Some literary fiction in translation

A couple reviews in Library Journal this month...

Kahn & Engelmann by Hans Eichner

Published to critical and commercial success in Europe ten years ago, this debut from prominent Canadian Germanist Eichner is now offered as the third title in the "Biblioasis International Translation" series. Narrated by Peter Engelmann, a middle-aged veterinarian working in Haifa, this work is at once the story of a family and a memorial to Viennese Jews. The narrative, the stream-of-consciousness recollections of a man caught between the need to remember and the desire to forget, opens in both 1980 and 1880 and chronicles the Kahn family's move from rural Hungary to Vienna, the narrator's 1938 flight to Belgium and eventual settlement in Israel, and all the family drama in between. The result is a moving book full of humor and humanity.

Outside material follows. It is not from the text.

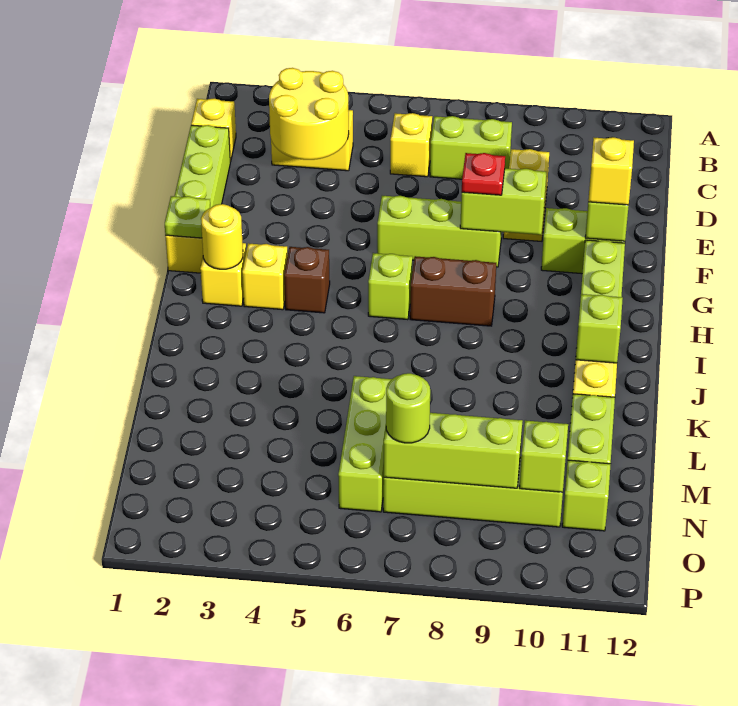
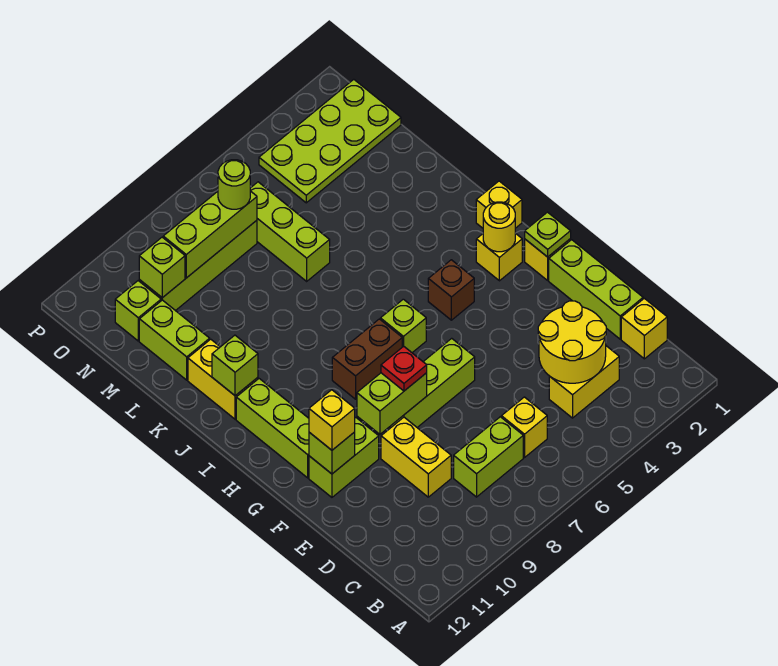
yellow brick H3 level 1 -> yellow brick I1 level 1
none -> lime plate N1:O4 level 1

The Possession by Annie Ernaux

Ernaux's latest book to be translated into English is the story of an all-consuming jealousy, a self-portrait whose spare 64 pages sketch the life cycle of a possession. A woman has left a man "as much out of boredom as from an inability to give up [her] freedom." (9) The relationship may have been forgettable, but the narrator finds the idea of the man being with another woman unbearable, and her life is soon eclipsed by an obsession with that nameless, faceless woman. Occupation, the title of the original French edition, more clearly elucidates this state with its double entendre: the narrator is both engaged and possessed. While actively cultivating the obsession, the narrator is also very much concerned with chronicling it; this work is as much about the act of writing the novella as it is about the six months it recounts.